Among the entries below, how many lines include "fields"? Give the number alone.

Collected data -
⁂
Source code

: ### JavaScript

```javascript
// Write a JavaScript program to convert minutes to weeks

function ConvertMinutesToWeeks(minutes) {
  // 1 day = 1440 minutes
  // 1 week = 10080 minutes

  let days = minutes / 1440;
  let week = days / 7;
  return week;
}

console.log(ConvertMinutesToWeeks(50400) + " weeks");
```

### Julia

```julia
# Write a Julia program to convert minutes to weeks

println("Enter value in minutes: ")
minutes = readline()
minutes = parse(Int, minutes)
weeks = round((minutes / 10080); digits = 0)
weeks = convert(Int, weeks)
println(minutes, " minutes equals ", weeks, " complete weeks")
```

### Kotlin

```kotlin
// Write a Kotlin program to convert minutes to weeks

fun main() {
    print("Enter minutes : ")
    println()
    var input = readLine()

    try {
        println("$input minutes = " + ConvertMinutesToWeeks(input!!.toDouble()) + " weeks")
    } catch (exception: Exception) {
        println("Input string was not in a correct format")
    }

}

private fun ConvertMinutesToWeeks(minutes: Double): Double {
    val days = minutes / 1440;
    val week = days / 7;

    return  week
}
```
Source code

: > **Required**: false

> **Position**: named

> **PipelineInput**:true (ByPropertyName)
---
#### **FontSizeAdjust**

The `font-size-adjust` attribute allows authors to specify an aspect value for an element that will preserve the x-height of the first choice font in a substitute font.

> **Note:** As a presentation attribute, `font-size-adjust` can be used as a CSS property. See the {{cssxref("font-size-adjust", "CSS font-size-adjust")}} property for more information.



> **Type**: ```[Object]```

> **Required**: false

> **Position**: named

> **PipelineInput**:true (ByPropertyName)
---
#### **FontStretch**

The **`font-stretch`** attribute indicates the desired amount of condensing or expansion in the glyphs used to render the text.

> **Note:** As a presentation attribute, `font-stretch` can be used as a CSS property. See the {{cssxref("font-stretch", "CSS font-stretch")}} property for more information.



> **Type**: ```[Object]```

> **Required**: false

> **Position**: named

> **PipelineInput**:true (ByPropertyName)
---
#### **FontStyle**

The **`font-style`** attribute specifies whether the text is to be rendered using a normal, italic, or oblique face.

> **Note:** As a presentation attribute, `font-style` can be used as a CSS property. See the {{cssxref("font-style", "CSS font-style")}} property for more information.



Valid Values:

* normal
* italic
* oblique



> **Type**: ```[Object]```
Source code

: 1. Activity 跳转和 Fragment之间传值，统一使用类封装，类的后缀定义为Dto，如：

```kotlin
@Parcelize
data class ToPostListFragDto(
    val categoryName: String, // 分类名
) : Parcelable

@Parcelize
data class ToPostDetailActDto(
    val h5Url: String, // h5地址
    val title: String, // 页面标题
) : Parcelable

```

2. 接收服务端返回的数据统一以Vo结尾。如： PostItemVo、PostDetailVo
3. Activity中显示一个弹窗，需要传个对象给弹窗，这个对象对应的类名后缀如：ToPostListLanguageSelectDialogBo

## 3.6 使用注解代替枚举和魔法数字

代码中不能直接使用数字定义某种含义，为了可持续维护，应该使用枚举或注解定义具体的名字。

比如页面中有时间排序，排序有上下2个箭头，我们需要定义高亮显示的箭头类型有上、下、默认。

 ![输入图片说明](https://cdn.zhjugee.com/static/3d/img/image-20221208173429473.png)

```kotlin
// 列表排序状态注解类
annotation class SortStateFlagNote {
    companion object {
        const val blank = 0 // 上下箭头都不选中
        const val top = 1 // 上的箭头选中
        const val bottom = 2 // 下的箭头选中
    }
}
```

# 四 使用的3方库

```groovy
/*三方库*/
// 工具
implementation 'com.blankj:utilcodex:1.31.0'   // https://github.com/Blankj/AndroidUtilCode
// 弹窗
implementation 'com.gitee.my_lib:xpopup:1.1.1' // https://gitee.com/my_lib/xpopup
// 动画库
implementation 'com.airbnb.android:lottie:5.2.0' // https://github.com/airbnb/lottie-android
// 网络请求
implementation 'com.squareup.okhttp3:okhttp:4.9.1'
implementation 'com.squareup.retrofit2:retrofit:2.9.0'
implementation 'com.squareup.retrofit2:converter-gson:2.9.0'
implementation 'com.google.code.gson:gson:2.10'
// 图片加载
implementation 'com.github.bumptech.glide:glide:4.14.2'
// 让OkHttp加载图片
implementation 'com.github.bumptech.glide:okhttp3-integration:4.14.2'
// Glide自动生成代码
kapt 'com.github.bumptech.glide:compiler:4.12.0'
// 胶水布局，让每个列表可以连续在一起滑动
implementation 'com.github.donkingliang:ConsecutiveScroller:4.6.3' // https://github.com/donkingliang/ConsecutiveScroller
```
⁂
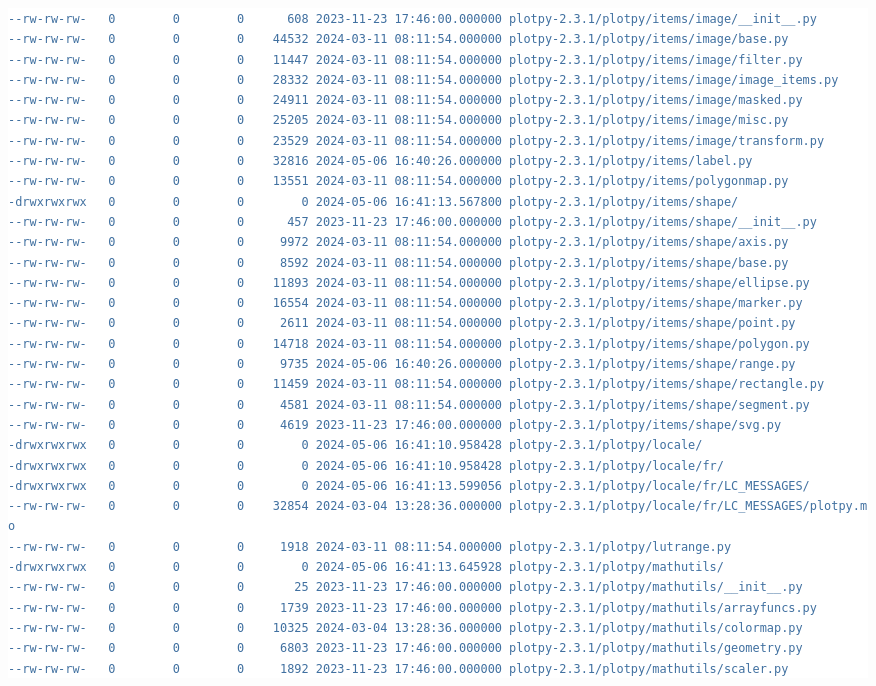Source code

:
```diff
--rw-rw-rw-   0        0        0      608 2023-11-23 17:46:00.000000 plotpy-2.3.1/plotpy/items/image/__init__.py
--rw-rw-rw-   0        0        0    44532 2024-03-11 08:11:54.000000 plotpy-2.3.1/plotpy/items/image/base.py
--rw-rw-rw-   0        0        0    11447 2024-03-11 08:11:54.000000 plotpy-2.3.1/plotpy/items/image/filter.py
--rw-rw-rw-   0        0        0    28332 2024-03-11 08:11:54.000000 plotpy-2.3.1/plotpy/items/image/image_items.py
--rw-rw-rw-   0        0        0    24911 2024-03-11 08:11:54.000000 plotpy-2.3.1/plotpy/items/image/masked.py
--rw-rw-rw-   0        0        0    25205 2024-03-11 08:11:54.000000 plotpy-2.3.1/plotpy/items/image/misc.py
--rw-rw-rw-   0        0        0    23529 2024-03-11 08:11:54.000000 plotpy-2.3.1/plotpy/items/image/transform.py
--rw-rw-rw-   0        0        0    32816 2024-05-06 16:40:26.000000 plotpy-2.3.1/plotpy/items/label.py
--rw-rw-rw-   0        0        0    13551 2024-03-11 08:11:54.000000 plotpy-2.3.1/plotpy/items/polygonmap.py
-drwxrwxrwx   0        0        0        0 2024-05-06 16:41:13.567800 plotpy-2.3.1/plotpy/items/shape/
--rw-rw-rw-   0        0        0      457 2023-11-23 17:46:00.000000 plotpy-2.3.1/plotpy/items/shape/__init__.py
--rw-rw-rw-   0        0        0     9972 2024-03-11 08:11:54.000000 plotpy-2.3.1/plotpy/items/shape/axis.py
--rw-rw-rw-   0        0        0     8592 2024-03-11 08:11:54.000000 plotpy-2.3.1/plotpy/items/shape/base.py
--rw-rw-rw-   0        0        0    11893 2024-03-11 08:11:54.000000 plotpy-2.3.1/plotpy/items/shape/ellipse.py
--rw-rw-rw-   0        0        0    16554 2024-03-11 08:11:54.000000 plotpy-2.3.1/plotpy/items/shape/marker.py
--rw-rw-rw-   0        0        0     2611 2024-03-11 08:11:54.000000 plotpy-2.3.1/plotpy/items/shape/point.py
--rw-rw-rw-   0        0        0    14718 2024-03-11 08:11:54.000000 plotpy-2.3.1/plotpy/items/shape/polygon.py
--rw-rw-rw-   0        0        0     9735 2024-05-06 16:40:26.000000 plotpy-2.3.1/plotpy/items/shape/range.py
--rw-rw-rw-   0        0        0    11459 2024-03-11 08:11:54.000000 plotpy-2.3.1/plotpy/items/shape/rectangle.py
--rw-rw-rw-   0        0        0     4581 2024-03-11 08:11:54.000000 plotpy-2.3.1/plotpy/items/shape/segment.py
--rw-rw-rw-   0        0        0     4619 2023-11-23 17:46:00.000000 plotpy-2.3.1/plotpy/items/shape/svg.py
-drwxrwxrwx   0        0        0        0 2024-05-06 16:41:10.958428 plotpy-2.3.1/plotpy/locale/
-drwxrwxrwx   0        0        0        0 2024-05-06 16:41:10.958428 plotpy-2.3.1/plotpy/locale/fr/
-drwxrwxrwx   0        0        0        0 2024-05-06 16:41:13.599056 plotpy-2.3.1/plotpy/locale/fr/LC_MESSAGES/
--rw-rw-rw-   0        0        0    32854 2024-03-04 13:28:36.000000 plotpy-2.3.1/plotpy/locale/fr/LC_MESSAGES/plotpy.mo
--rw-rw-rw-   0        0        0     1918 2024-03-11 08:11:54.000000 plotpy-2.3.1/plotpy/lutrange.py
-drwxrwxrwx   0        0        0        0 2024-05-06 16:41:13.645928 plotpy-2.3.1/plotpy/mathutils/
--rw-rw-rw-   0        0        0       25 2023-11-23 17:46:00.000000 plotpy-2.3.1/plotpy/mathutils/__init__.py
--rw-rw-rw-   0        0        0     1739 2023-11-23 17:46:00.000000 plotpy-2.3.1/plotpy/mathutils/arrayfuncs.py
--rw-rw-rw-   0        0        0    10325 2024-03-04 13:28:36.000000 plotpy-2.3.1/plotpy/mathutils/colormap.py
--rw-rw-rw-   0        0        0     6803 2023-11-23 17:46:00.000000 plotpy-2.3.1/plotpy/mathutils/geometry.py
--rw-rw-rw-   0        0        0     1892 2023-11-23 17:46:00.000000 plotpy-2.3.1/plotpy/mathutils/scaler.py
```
⁂
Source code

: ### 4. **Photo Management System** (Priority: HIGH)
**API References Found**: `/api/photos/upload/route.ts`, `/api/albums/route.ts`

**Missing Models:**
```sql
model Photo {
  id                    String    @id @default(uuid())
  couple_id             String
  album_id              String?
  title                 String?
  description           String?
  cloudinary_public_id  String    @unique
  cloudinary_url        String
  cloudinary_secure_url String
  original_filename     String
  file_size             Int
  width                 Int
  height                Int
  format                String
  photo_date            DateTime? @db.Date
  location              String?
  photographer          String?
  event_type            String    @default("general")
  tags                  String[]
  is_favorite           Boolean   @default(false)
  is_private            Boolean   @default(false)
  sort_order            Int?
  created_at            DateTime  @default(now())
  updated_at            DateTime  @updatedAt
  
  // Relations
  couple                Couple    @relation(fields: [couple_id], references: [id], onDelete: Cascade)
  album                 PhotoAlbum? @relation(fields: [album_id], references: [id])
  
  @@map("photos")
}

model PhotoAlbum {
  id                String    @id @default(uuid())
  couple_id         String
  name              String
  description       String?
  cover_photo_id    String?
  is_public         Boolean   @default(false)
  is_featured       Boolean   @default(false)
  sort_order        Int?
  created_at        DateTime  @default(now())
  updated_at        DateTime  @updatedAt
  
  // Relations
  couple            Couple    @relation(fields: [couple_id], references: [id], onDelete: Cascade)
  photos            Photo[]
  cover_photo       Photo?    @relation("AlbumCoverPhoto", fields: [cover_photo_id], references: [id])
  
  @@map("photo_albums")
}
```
⁂
SOLUTION TO THIS EXERCISE - 4